▶ Exercise objective
Once the line containing "#fff; stroke-width: 12" is found in the records below, return it and each following line exactly, up to and including the line containing "middle; stroke-width: 4;", and nothing else.
[[ Records supplied, beginning ]]
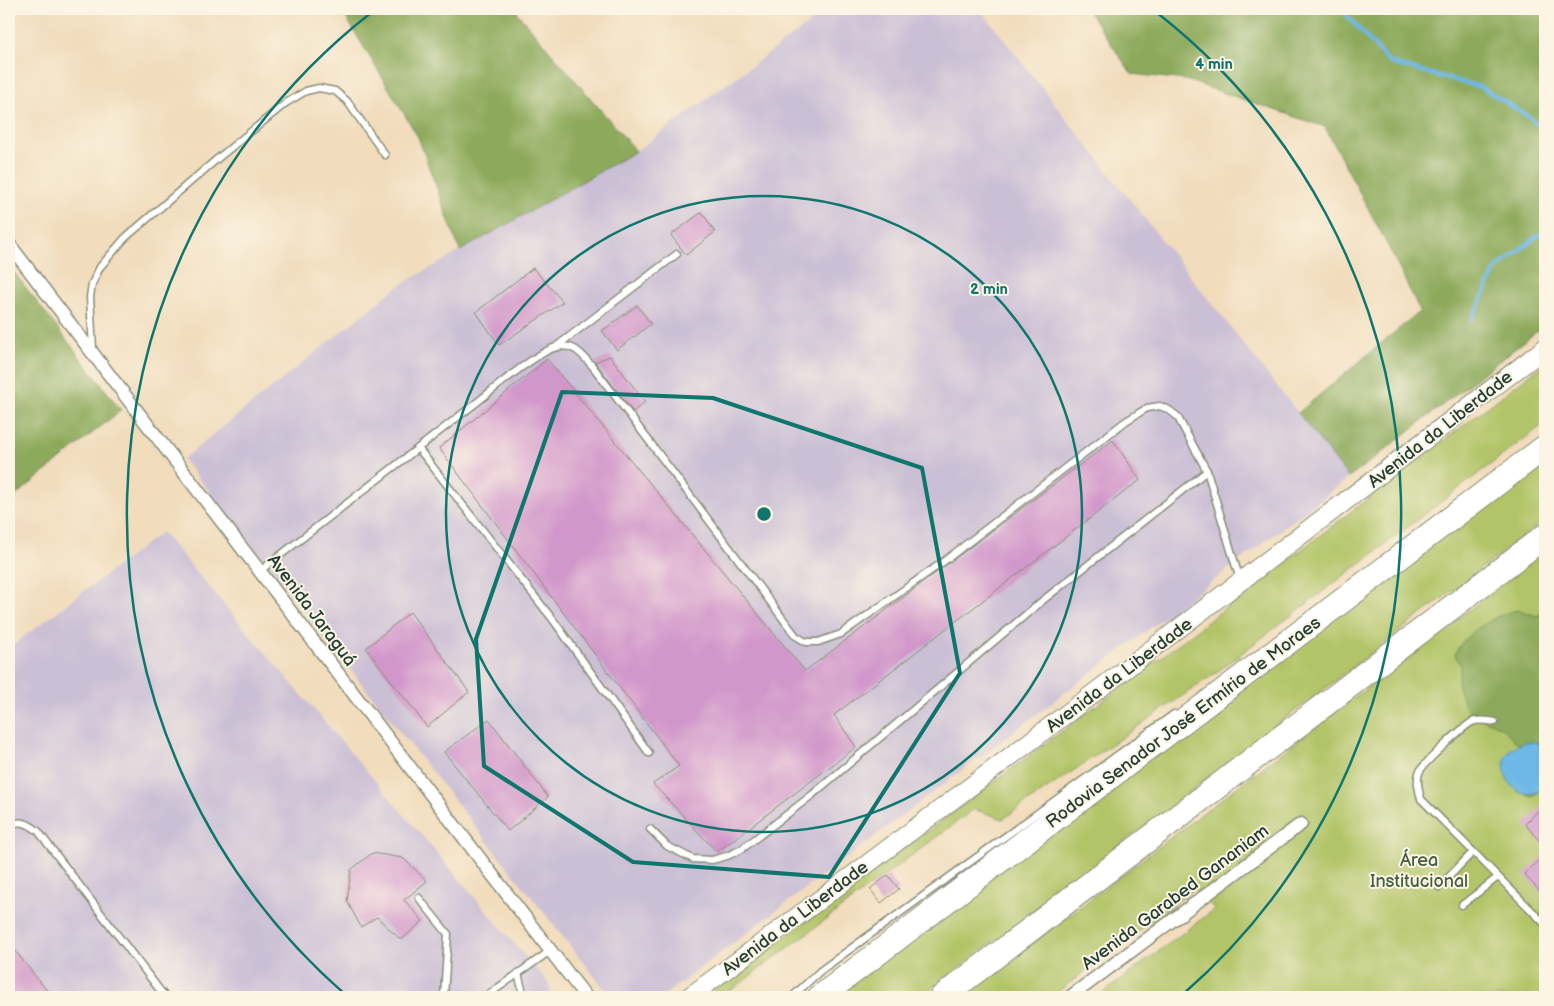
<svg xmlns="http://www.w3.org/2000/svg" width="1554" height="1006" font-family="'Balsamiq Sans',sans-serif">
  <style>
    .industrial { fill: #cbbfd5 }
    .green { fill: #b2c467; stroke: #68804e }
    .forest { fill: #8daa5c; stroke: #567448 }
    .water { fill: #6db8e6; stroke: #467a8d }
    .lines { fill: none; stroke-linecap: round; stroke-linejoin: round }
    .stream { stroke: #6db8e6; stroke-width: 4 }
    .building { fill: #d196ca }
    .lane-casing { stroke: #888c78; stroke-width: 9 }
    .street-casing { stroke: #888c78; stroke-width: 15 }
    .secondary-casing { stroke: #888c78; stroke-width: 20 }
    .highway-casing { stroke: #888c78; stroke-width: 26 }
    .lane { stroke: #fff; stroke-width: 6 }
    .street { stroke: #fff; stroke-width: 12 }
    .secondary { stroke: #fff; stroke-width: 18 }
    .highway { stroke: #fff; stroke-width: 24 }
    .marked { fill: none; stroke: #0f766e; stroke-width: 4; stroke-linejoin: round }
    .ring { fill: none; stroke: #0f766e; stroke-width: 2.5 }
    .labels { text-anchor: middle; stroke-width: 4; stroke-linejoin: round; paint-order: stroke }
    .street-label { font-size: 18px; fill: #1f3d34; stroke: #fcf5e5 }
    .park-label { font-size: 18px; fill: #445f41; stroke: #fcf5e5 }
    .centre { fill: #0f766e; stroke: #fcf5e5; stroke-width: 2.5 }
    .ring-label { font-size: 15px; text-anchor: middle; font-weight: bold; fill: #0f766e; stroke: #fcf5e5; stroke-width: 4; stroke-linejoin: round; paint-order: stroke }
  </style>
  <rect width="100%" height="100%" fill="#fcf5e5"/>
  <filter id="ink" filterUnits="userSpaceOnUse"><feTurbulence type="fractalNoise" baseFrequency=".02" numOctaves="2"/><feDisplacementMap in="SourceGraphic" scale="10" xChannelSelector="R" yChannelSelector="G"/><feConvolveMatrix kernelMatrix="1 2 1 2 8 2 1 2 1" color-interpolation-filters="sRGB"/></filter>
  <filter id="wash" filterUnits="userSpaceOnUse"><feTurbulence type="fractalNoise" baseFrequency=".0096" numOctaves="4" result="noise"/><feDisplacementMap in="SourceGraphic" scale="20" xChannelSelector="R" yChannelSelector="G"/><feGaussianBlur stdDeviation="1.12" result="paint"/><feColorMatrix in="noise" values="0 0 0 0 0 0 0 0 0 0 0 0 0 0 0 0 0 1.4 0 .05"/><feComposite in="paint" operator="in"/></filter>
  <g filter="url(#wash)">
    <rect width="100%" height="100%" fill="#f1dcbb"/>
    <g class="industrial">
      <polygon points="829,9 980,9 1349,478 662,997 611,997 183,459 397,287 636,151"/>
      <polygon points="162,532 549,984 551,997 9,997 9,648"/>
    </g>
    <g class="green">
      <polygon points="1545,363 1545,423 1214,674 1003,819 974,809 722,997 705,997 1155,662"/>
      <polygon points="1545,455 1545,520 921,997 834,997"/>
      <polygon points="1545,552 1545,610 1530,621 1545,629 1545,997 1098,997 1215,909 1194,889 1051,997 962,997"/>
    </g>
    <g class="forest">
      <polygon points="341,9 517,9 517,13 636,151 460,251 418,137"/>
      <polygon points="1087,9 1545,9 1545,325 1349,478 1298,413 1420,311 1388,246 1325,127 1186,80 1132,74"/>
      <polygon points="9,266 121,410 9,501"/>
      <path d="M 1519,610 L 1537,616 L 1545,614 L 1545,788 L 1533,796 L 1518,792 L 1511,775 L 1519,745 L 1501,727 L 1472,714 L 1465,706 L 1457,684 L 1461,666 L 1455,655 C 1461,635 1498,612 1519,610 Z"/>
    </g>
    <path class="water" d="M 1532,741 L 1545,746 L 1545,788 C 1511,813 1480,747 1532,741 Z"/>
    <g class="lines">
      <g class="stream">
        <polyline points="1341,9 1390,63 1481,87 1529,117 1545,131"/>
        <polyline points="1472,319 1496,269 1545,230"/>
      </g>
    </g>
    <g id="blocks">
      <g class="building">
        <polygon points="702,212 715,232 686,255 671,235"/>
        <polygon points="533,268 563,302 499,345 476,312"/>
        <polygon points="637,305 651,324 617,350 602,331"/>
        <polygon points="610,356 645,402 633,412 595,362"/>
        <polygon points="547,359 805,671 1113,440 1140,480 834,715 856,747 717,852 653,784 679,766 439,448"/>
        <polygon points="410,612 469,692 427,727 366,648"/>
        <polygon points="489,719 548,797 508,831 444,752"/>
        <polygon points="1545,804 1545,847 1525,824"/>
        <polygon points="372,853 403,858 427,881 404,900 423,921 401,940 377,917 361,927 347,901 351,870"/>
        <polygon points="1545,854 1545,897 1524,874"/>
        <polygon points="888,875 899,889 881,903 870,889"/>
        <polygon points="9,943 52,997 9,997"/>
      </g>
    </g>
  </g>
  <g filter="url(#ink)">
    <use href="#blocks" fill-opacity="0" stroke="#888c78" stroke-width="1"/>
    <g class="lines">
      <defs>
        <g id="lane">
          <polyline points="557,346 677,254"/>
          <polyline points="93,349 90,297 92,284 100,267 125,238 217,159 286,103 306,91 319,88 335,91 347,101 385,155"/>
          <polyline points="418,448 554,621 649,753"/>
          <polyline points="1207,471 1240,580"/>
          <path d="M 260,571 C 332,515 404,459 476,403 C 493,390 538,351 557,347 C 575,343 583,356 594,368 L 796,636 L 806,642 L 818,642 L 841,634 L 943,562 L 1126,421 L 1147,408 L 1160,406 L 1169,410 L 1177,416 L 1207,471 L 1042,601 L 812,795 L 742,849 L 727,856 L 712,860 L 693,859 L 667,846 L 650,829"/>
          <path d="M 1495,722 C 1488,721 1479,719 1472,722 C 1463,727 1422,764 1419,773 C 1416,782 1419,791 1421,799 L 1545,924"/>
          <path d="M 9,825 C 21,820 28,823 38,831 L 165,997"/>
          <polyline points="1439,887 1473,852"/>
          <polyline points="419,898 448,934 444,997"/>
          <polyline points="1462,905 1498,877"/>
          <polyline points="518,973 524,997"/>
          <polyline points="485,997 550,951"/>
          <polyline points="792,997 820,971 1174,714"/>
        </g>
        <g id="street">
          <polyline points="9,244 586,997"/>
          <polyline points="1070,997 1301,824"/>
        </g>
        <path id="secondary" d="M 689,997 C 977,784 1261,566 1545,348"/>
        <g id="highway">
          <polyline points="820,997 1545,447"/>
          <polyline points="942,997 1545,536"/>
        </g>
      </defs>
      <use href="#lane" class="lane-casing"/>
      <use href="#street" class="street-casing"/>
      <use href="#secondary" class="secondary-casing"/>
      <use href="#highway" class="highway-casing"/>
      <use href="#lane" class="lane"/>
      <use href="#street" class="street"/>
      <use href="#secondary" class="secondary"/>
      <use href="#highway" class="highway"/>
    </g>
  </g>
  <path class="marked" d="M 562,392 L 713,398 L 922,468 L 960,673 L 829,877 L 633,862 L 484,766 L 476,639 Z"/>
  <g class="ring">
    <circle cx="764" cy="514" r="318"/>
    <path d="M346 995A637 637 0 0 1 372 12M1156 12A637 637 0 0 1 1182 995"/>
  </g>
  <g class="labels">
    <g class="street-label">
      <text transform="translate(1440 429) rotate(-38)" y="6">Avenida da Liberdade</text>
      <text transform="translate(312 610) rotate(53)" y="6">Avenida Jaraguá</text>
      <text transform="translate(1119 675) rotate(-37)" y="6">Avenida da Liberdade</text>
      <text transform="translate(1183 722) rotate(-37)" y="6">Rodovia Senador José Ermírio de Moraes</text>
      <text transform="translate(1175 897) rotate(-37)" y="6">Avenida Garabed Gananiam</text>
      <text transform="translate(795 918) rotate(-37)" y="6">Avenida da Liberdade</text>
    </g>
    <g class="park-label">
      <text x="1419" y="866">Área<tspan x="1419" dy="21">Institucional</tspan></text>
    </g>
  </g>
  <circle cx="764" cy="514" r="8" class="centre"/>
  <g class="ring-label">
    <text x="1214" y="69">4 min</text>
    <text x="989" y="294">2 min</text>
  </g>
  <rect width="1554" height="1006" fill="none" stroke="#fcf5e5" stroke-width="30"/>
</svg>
[[ Records supplied, end ]]
▶ Result for this task
    .street { stroke: #fff; stroke-width: 12 }
    .secondary { stroke: #fff; stroke-width: 18 }
    .highway { stroke: #fff; stroke-width: 24 }
    .marked { fill: none; stroke: #0f766e; stroke-width: 4; stroke-linejoin: round }
    .ring { fill: none; stroke: #0f766e; stroke-width: 2.5 }
    .labels { text-anchor: middle; stroke-width: 4; stroke-linejoin: round; paint-order: stroke }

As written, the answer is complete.